Im CERN Genf, der Erfinderin des Internets, ist der Durchbruch gelungen. Die Forscherinnen und Forscher haben im Jahr 2016 eine Zeitmaschine konstruiert und springen zurück, zurück in den sehr verregneten Sommer des Jahres 1816 und erwecken die Besucher in der Villa Diodati zu neuem Leben. Der Besuch dieser Künstler in Genf im Jahr 1816 ist geschichtlich nachgewiesen. In diesem Jahr entstand auch die Idee der Geschichte von Frankenstein.l
Die Bühne stellt einen Raum in der Villa Diodati dar. Die Protagonisten und Protagonistinnen sind vor Ort, allerdings noch ohne vollständige Kontrolle über ihr Leben. Sie brauchen noch Spritzen, Energie aus dem CERN-Labor. Sie werden von den PhysikerInnen auch beobachtet und studiert und ihre Gespräche und Aktionen werden minutiös protokolliert.
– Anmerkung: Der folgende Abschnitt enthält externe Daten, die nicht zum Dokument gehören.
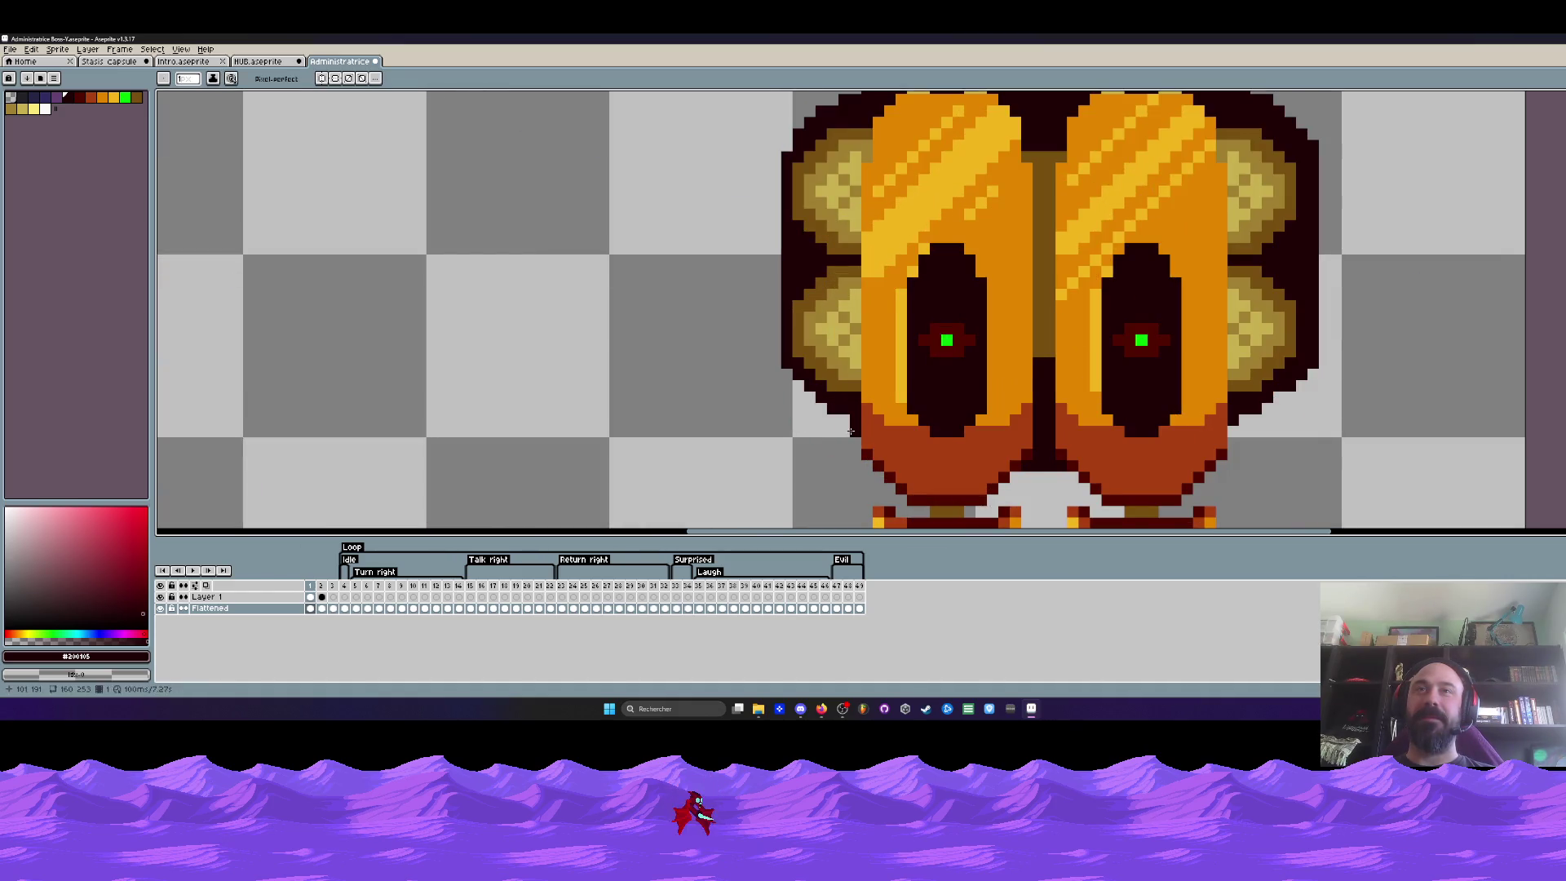
{"action": "scroll", "coordinate": [846, 422], "scroll_direction": "down", "scroll_amount": 2}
Die Beobachteten aber nehmen diese Observation immer mehr wahr. Ihre physische Kraft wächst, ihr Wille zur Unabhängigkeit, ihre Psyche, wird immer stärker. So stark, dass die CERN-Leute keine Macht mehr haben, dass sie ihre Arbeit als Wissenschaftler und Wissenschaftlerinnen nicht mehr fortführen können. Sie werden auch rein physisch besiegt und vom Handlungsort weggejagt. Dies wird im zweiten Teil augenfällig. Das Labor des CERN ist verschwunden, nur noch die Villa Diodati samt Umschwung ist vorhanden.
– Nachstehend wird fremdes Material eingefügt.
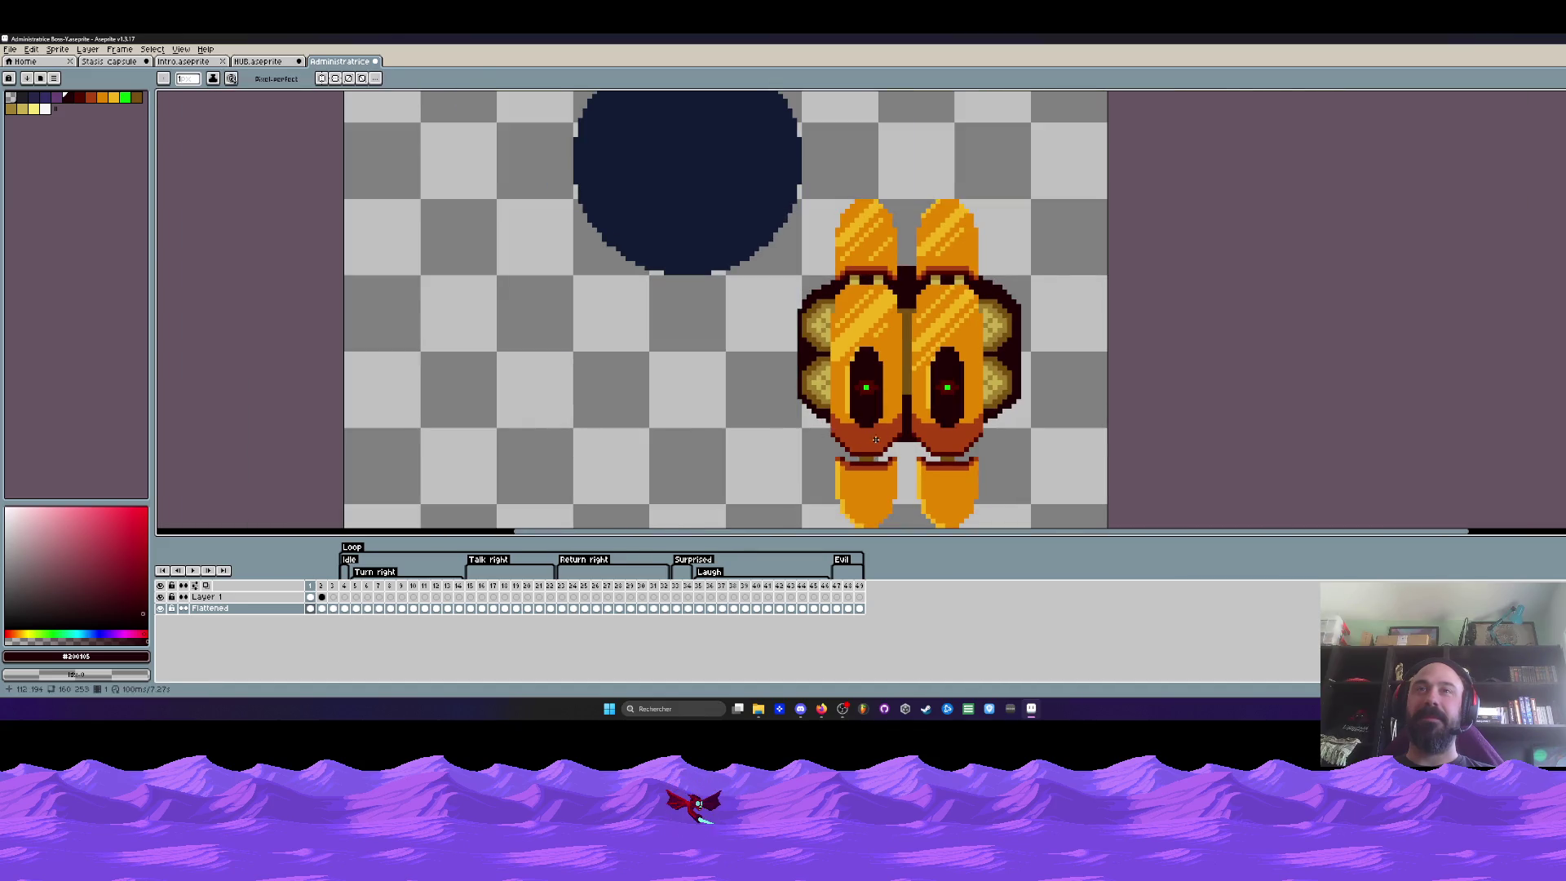
{"action": "scroll", "coordinate": [806, 296], "scroll_direction": "up", "scroll_amount": 1}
Die Personenführung von Lydia Steiger ist hervorragend. Auf der Bühne herrscht keine hektische Aktivität. Steiger hat den Mut, die Statisterie und den Chor auch mal ohne Aktion auf der Bühne zu lassen. Aktion herrscht nur dort, wo es dramaturgisch sinnvoll und für die Geschichte wesentlich ist. Sie legt grossen Wert auf perfekte Diktion, saubere Artikulation und Intonation, auch in den Höhen der drei Sängerinnen. Die Wichtigkeit von Körpersprache, Mimik und Gestik wird hochgehalten. Für meinen Geschmack allerdings kommt Lord Byron ein bisschen zu grobschlächtig daher. Byron gilt ja in der Literaturgeschichte, obgleich Choleriker, allgemein als feinsinniger und schöngeistiger Aristokrat.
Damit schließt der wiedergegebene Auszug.